Questioning the purpose of the strategic plan
The Chronicle of Higher Education carries an extract from a new book by Benjamin Ginsberg on the ‘all-administrative university’ which apparently argues that:
that the explosive growth in administration, the decline in faculty influence, and the institutional corporatization of American universities contributes to a loss of intellectual rigor.
So, doesn’t sound at all polemical then. But the extract on strategic planning is quite interesting:
The strategic plan serves several important purposes for administrators. First, when they organize a planning process and later trumpet their new strategic plan, senior administrators are signaling to the faculty, to the trustees, and to the general community that they are in charge. The plan is an assertion of leadership and a claim to control university resources and priorities. This function of planning helps to explain why new presidents and sometimes new deans usually develop new strategic plans. We would not expect newly elected presidents of the United States simply to affirm their predecessors’ inaugural addresses. In order to demonstrate leadership to the nation, they must present their own bold initiatives and vision for the future. For college leaders, the strategic plan serves this purpose.

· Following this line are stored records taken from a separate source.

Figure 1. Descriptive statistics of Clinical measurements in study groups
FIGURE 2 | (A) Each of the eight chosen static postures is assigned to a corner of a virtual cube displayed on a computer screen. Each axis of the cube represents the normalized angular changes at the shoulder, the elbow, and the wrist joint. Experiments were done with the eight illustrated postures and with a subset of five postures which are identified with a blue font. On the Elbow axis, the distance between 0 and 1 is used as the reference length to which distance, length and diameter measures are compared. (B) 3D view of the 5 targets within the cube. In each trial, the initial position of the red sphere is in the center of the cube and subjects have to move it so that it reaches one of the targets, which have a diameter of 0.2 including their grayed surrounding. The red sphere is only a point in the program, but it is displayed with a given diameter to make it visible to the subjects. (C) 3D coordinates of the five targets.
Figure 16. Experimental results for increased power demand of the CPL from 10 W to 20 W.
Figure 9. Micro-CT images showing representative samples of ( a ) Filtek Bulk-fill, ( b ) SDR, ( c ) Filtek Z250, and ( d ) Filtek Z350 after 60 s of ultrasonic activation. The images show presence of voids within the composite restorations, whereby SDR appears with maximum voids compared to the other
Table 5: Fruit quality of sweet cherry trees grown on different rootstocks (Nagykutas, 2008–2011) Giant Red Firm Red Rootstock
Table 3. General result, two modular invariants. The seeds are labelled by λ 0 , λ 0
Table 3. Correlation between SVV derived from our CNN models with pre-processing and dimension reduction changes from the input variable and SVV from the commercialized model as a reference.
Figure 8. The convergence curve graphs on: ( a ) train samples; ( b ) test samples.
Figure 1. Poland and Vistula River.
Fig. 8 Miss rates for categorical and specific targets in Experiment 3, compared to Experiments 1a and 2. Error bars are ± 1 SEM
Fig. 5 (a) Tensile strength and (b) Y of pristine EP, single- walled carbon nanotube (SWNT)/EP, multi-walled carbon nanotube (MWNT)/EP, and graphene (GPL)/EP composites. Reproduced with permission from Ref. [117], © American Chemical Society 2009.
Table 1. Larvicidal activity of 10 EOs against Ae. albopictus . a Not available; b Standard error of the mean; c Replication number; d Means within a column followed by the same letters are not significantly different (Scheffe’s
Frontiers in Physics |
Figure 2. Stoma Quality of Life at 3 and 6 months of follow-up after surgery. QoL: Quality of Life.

A second and related purpose served by planning is co-optation. A good deal of evidence suggests that the opportunity to participate in institutional decision-making processes affords many individuals enormous psychic gratification. For this reason, clever administrators see periodic consultation as a means of inducing employees to be more cooperative and to work harder.
And it goes on. Essentially the argument is that not only is strategic planning a waste of time, it is also a tool for administrators to secure power and control over faculty. There are undoubtedly examples of where strategic planning is done poorly or undertaken insincerely or even cynically. And whilst it is always possible to over elaborate strategic planning, when properly executed it can be a key vehicle for achieving institutional change and improvement.
But this is clearly not the view here:
The plan is not a blueprint for the future. It is, instead, a management tool for the present. The ubiquity of planning at America’s colleges and universities is another reflection and reinforcement of the continuing growth of administrative power.
I’m not sure I’ll be buying the book.